The famous Mashgiach, HaRav Yeruchom Levovitz zt"l of Mir Yeshiva in Europe, writes in an essay entitled, "Hashmi'ini es Koleich," in his work Daas Chochmoh Umussar, that very often the intent of bringing on danger and salvation is not the danger or the miraculous salvation, but the Vayitz'aku - the crying out. Hashem desires, as it were, our prayers so that he brings calamities for which there is no way out but to call out. This is the reason that Hashem saved Avrohom Ovinu from inside the fiery furnace and did not just keep him from being thrown into it in the first place. Hashem wanted to put Avrohom into a situation from which there was no natural possibility of salvation and cause him to pray.

For the same reason, the Mothers of our nation did not have wombs and it was not enough for them to be normally childless. Hashem wanted to foreclose any chance of a natural remedy so that their voice would rise in supplication. Similarly Chizkiyahu Hamelech was put into a situation the equivalent of a sharp sword poised over his neck, with no natural way out, so that his voice would be heard in prayer.

Hashem desires the prayers of Yisroel, and the purpose of all the difficult situations throughout the course of history is the desire of Hashem, as it were, to hear our heartfelt prayers.

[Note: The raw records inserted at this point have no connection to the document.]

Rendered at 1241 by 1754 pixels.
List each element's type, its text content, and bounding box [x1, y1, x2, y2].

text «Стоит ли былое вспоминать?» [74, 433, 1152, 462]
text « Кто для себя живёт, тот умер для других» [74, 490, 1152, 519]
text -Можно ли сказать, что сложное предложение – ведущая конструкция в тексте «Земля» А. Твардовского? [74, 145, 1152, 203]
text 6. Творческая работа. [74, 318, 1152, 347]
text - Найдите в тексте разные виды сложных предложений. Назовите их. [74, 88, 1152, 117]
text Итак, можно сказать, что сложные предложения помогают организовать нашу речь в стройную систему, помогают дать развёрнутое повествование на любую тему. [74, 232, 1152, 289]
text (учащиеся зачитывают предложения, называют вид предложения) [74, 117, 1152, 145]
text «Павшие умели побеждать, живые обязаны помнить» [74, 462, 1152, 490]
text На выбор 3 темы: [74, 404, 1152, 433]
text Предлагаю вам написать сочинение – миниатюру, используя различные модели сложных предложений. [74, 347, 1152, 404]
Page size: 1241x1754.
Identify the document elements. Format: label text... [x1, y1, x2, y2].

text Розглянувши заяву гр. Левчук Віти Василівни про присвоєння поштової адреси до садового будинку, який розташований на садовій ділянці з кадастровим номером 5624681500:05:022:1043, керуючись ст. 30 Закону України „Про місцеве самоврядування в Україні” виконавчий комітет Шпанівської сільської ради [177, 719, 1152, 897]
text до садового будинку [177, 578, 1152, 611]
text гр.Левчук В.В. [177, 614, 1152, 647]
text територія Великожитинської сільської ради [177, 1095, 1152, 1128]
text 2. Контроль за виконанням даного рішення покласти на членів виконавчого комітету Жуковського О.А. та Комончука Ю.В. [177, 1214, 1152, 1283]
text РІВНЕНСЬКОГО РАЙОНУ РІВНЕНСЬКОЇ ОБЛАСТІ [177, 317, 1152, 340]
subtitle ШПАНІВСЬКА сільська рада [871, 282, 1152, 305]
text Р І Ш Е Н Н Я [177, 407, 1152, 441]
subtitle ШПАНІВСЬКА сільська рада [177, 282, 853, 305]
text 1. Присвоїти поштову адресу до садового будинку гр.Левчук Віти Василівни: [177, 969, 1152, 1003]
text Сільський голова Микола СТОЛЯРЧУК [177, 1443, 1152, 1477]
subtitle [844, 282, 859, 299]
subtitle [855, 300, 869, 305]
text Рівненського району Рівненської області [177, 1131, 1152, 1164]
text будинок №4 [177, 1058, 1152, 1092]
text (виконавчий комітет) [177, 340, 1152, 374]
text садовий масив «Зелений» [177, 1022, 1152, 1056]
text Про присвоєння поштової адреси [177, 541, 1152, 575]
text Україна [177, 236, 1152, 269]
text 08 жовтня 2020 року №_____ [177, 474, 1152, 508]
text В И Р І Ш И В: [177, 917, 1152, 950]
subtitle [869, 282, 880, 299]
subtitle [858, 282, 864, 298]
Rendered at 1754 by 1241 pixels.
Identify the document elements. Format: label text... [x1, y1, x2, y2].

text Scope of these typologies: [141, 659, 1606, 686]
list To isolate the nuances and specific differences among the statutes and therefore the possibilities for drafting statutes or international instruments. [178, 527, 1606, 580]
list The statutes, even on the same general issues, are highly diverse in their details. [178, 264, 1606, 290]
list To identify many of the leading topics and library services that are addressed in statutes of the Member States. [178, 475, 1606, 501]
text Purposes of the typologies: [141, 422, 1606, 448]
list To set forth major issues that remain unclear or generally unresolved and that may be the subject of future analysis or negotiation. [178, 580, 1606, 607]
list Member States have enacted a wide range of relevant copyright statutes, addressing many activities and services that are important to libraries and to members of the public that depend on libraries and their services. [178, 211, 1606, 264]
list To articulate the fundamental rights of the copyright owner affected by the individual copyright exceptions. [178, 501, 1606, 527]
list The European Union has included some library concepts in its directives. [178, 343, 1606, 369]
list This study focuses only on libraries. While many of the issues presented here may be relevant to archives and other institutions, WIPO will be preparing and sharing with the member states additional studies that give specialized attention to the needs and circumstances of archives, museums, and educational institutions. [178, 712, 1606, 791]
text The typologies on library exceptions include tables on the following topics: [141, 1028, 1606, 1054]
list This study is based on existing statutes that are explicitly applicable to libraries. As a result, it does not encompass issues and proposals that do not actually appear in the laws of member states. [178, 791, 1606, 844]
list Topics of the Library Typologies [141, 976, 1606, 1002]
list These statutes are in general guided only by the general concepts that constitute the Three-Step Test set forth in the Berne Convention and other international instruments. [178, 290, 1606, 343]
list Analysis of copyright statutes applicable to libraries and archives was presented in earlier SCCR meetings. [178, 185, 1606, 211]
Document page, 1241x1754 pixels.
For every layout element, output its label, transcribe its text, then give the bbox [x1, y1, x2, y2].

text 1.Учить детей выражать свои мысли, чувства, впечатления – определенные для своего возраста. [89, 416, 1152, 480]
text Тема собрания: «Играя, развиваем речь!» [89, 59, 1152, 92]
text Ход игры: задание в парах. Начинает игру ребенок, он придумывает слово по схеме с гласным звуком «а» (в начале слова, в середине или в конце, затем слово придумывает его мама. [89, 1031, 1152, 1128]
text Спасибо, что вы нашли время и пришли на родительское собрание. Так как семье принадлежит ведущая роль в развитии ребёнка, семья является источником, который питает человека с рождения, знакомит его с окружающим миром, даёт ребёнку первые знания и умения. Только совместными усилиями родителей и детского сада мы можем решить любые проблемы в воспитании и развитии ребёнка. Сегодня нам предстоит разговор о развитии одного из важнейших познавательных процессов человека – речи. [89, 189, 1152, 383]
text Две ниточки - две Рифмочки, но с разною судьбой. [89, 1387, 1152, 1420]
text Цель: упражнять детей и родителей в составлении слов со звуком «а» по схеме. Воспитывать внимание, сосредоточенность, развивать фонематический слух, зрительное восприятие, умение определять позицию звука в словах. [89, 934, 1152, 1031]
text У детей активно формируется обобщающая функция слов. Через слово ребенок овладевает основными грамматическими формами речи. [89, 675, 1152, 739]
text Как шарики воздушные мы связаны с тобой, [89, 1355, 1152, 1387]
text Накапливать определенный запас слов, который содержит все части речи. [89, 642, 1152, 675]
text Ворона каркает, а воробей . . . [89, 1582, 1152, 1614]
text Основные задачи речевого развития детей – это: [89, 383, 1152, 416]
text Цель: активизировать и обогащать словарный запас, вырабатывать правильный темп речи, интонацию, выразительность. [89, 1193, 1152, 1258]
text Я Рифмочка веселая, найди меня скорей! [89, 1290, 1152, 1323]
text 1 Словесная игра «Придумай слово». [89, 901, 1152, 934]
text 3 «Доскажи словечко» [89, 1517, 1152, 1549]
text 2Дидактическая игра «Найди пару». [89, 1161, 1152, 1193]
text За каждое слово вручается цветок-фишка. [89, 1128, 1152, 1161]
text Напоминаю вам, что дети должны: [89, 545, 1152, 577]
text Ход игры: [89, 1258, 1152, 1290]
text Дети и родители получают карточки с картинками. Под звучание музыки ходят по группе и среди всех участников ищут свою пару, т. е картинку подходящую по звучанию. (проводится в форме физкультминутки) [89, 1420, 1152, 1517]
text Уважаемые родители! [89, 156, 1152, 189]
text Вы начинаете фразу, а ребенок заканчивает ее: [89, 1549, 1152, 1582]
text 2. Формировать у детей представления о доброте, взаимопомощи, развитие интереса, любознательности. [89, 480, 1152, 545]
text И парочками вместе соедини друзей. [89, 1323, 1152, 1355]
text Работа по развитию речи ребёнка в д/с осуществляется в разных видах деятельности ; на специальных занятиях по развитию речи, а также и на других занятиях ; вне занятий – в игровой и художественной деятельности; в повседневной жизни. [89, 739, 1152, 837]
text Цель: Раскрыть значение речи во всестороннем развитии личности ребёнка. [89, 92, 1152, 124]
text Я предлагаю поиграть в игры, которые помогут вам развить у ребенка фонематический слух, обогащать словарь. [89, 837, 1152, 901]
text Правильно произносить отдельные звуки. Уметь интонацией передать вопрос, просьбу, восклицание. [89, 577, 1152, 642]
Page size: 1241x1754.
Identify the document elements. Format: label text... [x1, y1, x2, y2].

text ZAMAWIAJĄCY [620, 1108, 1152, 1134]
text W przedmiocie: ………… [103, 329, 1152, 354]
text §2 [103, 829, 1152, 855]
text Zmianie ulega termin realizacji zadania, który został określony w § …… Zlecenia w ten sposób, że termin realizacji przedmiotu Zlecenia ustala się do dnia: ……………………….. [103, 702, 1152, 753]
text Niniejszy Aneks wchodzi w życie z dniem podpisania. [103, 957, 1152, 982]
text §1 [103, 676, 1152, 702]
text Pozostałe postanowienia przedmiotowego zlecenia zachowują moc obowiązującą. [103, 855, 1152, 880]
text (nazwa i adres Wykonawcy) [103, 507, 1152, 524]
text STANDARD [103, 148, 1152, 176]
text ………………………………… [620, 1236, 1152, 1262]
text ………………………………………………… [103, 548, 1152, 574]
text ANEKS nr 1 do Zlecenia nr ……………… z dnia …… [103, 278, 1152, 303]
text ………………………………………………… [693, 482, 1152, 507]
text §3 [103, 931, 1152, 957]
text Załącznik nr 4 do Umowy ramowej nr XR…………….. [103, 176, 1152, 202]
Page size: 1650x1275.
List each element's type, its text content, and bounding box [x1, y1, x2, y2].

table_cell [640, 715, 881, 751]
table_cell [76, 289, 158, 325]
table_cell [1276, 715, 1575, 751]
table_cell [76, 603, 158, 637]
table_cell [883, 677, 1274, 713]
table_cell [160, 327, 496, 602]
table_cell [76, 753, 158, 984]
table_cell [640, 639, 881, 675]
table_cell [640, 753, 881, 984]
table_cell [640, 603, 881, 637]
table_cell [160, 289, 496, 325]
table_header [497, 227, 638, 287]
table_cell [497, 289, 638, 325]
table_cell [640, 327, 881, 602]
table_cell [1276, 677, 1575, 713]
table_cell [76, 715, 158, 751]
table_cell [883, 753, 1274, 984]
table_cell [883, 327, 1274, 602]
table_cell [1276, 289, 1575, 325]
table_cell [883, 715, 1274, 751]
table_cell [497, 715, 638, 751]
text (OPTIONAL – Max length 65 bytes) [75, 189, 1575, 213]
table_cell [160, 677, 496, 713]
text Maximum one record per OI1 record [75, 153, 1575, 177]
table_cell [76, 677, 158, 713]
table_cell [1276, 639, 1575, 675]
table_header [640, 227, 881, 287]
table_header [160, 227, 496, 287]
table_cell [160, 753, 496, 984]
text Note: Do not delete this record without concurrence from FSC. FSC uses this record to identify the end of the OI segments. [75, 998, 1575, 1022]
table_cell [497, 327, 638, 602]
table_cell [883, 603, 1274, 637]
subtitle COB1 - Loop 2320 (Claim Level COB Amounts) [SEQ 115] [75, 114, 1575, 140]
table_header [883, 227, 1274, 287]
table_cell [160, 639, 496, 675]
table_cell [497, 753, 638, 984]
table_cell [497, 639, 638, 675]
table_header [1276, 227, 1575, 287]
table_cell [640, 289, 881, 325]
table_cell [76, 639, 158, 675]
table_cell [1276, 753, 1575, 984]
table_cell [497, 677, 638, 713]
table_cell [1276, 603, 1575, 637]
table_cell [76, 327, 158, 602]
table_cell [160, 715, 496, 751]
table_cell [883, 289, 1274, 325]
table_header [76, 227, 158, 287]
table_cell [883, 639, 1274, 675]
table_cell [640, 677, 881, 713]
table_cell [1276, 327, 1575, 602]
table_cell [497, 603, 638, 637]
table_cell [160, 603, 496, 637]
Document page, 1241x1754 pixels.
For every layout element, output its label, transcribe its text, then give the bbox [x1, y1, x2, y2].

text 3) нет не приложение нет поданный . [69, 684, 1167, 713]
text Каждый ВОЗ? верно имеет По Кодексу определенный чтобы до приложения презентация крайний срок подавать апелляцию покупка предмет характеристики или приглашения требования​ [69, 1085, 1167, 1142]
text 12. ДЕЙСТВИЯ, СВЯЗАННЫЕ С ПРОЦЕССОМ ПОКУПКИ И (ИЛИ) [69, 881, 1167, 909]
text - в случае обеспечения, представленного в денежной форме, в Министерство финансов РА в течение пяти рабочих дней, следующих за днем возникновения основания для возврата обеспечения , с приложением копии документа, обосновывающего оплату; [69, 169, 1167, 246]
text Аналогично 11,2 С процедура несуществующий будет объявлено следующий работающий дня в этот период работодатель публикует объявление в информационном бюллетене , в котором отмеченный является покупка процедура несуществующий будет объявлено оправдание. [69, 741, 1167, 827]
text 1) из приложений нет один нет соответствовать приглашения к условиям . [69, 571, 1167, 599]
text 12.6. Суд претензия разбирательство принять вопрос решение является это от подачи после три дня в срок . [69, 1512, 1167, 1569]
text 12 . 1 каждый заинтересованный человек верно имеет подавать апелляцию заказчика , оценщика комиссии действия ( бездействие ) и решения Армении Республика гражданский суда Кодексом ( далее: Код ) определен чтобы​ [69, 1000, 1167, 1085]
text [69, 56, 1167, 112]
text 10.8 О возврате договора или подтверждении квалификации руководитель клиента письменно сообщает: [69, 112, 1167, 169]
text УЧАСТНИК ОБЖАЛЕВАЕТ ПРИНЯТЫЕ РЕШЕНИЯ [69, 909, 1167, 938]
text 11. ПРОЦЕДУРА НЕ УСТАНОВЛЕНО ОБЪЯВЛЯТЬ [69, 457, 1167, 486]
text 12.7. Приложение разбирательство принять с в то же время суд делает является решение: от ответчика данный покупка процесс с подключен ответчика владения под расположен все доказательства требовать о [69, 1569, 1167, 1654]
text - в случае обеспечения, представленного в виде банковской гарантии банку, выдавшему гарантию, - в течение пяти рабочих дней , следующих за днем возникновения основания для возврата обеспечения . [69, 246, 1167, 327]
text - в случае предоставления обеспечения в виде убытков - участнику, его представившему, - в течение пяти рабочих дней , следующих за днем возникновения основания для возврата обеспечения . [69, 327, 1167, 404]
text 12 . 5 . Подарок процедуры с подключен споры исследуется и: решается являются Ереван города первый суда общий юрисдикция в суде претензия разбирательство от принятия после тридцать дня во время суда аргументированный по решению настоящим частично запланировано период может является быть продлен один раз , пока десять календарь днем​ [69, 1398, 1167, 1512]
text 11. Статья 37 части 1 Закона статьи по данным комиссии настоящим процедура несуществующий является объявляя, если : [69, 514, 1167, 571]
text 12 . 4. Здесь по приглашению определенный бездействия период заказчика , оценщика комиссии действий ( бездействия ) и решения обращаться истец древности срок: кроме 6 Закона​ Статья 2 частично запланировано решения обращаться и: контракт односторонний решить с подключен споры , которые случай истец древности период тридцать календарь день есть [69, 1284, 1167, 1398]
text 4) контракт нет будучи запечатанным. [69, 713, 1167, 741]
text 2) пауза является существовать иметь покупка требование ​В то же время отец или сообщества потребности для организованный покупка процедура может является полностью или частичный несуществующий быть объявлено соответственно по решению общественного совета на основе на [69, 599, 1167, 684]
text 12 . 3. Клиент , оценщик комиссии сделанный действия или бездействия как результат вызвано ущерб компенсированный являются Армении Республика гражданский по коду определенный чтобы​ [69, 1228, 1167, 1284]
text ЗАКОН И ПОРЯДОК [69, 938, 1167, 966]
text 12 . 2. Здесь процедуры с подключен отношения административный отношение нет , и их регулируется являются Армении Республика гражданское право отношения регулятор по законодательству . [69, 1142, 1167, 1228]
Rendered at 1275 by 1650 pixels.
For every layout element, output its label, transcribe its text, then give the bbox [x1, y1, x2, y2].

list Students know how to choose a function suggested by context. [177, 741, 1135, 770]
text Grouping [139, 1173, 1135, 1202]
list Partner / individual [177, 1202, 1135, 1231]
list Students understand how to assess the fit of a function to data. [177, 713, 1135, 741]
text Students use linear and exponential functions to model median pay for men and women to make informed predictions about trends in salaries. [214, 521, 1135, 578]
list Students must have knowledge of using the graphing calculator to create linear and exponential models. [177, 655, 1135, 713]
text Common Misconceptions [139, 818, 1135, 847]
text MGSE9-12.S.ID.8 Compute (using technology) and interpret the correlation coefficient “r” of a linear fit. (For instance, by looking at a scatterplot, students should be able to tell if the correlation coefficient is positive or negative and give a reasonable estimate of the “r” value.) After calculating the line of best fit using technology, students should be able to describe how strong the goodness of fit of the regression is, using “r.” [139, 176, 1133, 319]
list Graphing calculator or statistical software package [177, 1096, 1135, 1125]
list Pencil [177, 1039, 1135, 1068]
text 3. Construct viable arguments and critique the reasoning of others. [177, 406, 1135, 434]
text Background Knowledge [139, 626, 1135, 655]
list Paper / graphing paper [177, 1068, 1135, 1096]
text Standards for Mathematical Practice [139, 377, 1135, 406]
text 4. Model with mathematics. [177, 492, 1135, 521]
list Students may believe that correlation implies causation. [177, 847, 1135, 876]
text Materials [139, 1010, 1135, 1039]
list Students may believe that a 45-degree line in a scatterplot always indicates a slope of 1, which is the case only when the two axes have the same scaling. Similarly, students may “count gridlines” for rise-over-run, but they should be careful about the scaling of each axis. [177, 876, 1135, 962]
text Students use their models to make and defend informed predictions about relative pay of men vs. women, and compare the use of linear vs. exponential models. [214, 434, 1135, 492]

A similar thought was expressed by HaRav Moshe Schwab zt"l the mashgiach of Lakewood in his sefer Ma'archei Lev (p. 197):

The trouble does not cause the obligation to pray but the opposite. If the obligation to pray is not met, it causes troubles to come. When there is a war or other calamity, we pray. But in truth Chazal said, "A person should always pray before the trouble comes." Because if he prays in advance of anything, the trouble will not come. If we would pray in advance, war would never come.